(Collected data)
-=-=-=-=-
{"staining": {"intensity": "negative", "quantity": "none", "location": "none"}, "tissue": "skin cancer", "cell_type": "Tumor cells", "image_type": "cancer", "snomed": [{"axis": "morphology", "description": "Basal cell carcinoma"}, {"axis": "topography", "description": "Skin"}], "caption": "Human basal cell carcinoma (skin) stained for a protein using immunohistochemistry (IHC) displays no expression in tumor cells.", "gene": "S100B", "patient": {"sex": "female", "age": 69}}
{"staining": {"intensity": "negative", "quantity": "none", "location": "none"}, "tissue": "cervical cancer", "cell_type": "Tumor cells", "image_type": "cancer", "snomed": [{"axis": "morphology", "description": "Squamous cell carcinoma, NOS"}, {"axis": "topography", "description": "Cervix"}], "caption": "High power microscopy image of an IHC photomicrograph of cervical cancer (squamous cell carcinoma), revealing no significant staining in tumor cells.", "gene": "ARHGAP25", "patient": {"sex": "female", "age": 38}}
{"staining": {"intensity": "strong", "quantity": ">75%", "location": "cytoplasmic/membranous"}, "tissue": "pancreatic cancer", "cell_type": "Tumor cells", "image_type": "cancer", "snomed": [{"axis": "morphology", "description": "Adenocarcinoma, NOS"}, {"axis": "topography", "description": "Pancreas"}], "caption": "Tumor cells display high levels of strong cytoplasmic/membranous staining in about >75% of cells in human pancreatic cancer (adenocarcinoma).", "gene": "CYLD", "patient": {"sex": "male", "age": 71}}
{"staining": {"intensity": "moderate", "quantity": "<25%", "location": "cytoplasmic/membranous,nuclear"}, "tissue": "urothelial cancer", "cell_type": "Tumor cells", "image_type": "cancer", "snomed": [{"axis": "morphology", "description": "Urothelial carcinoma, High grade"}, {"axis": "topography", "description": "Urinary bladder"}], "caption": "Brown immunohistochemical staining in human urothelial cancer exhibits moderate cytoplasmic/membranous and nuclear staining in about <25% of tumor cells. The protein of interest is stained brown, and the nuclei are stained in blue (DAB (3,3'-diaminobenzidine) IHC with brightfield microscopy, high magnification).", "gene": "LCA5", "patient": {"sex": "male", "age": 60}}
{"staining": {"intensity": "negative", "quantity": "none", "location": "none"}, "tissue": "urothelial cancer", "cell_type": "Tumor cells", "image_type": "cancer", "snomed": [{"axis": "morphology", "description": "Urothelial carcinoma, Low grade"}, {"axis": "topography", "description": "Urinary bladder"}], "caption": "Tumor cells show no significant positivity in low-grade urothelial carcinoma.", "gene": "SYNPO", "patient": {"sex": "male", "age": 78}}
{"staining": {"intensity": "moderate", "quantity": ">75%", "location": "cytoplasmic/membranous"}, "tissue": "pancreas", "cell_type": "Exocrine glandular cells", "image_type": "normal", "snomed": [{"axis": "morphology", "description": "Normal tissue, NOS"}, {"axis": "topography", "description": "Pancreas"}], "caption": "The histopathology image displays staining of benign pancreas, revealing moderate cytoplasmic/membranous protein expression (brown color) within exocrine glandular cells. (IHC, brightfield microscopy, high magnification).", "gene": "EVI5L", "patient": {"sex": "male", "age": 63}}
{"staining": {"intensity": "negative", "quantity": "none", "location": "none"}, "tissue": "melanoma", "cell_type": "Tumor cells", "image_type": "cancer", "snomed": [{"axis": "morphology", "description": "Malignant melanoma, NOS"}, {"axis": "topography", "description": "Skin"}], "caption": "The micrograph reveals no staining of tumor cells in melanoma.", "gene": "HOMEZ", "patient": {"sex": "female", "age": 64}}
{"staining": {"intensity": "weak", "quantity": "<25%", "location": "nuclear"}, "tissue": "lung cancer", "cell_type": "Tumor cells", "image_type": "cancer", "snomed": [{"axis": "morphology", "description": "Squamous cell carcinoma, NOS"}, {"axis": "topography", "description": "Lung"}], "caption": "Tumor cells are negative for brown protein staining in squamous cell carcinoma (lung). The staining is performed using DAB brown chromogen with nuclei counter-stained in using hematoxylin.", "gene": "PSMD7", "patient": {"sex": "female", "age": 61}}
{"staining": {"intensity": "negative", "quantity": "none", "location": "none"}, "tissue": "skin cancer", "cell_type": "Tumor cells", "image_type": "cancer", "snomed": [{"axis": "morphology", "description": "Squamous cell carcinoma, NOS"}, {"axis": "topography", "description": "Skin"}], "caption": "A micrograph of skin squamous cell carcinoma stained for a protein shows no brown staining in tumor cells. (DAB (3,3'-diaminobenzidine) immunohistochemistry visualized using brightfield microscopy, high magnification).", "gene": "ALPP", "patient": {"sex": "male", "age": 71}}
-=-=-=-=-
• **Problem requirements**: Repeat every entry word for word.

• **Task answer**:
{"staining": {"intensity": "negative", "quantity": "none", "location": "none"}, "tissue": "skin cancer", "cell_type": "Tumor cells", "image_type": "cancer", "snomed": [{"axis": "morphology", "description": "Basal cell carcinoma"}, {"axis": "topography", "description": "Skin"}], "caption": "Human basal cell carcinoma (skin) stained for a protein using immunohistochemistry (IHC) displays no expression in tumor cells.", "gene": "S100B", "patient": {"sex": "female", "age": 69}}
{"staining": {"intensity": "negative", "quantity": "none", "location": "none"}, "tissue": "cervical cancer", "cell_type": "Tumor cells", "image_type": "cancer", "snomed": [{"axis": "morphology", "description": "Squamous cell carcinoma, NOS"}, {"axis": "topography", "description": "Cervix"}], "caption": "High power microscopy image of an IHC photomicrograph of cervical cancer (squamous cell carcinoma), revealing no significant staining in tumor cells.", "gene": "ARHGAP25", "patient": {"sex": "female", "age": 38}}
{"staining": {"intensity": "strong", "quantity": ">75%", "location": "cytoplasmic/membranous"}, "tissue": "pancreatic cancer", "cell_type": "Tumor cells", "image_type": "cancer", "snomed": [{"axis": "morphology", "description": "Adenocarcinoma, NOS"}, {"axis": "topography", "description": "Pancreas"}], "caption": "Tumor cells display high levels of strong cytoplasmic/membranous staining in about >75% of cells in human pancreatic cancer (adenocarcinoma).", "gene": "CYLD", "patient": {"sex": "male", "age": 71}}
{"staining": {"intensity": "moderate", "quantity": "<25%", "location": "cytoplasmic/membranous,nuclear"}, "tissue": "urothelial cancer", "cell_type": "Tumor cells", "image_type": "cancer", "snomed": [{"axis": "morphology", "description": "Urothelial carcinoma, High grade"}, {"axis": "topography", "description": "Urinary bladder"}], "caption": "Brown immunohistochemical staining in human urothelial cancer exhibits moderate cytoplasmic/membranous and nuclear staining in about <25% of tumor cells. The protein of interest is stained brown, and the nuclei are stained in blue (DAB (3,3'-diaminobenzidine) IHC with brightfield microscopy, high magnification).", "gene": "LCA5", "patient": {"sex": "male", "age": 60}}
{"staining": {"intensity": "negative", "quantity": "none", "location": "none"}, "tissue": "urothelial cancer", "cell_type": "Tumor cells", "image_type": "cancer", "snomed": [{"axis": "morphology", "description": "Urothelial carcinoma, Low grade"}, {"axis": "topography", "description": "Urinary bladder"}], "caption": "Tumor cells show no significant positivity in low-grade urothelial carcinoma.", "gene": "SYNPO", "patient": {"sex": "male", "age": 78}}
{"staining": {"intensity": "moderate", "quantity": ">75%", "location": "cytoplasmic/membranous"}, "tissue": "pancreas", "cell_type": "Exocrine glandular cells", "image_type": "normal", "snomed": [{"axis": "morphology", "description": "Normal tissue, NOS"}, {"axis": "topography", "description": "Pancreas"}], "caption": "The histopathology image displays staining of benign pancreas, revealing moderate cytoplasmic/membranous protein expression (brown color) within exocrine glandular cells. (IHC, brightfield microscopy, high magnification).", "gene": "EVI5L", "patient": {"sex": "male", "age": 63}}
{"staining": {"intensity": "negative", "quantity": "none", "location": "none"}, "tissue": "melanoma", "cell_type": "Tumor cells", "image_type": "cancer", "snomed": [{"axis": "morphology", "description": "Malignant melanoma, NOS"}, {"axis": "topography", "description": "Skin"}], "caption": "The micrograph reveals no staining of tumor cells in melanoma.", "gene": "HOMEZ", "patient": {"sex": "female", "age": 64}}
{"staining": {"intensity": "weak", "quantity": "<25%", "location": "nuclear"}, "tissue": "lung cancer", "cell_type": "Tumor cells", "image_type": "cancer", "snomed": [{"axis": "morphology", "description": "Squamous cell carcinoma, NOS"}, {"axis": "topography", "description": "Lung"}], "caption": "Tumor cells are negative for brown protein staining in squamous cell carcinoma (lung). The staining is performed using DAB brown chromogen with nuclei counter-stained in using hematoxylin.", "gene": "PSMD7", "patient": {"sex": "female", "age": 61}}
{"staining": {"intensity": "negative", "quantity": "none", "location": "none"}, "tissue": "skin cancer", "cell_type": "Tumor cells", "image_type": "cancer", "snomed": [{"axis": "morphology", "description": "Squamous cell carcinoma, NOS"}, {"axis": "topography", "description": "Skin"}], "caption": "A micrograph of skin squamous cell carcinoma stained for a protein shows no brown staining in tumor cells. (DAB (3,3'-diaminobenzidine) immunohistochemistry visualized using brightfield microscopy, high magnification).", "gene": "ALPP", "patient": {"sex": "male", "age": 71}}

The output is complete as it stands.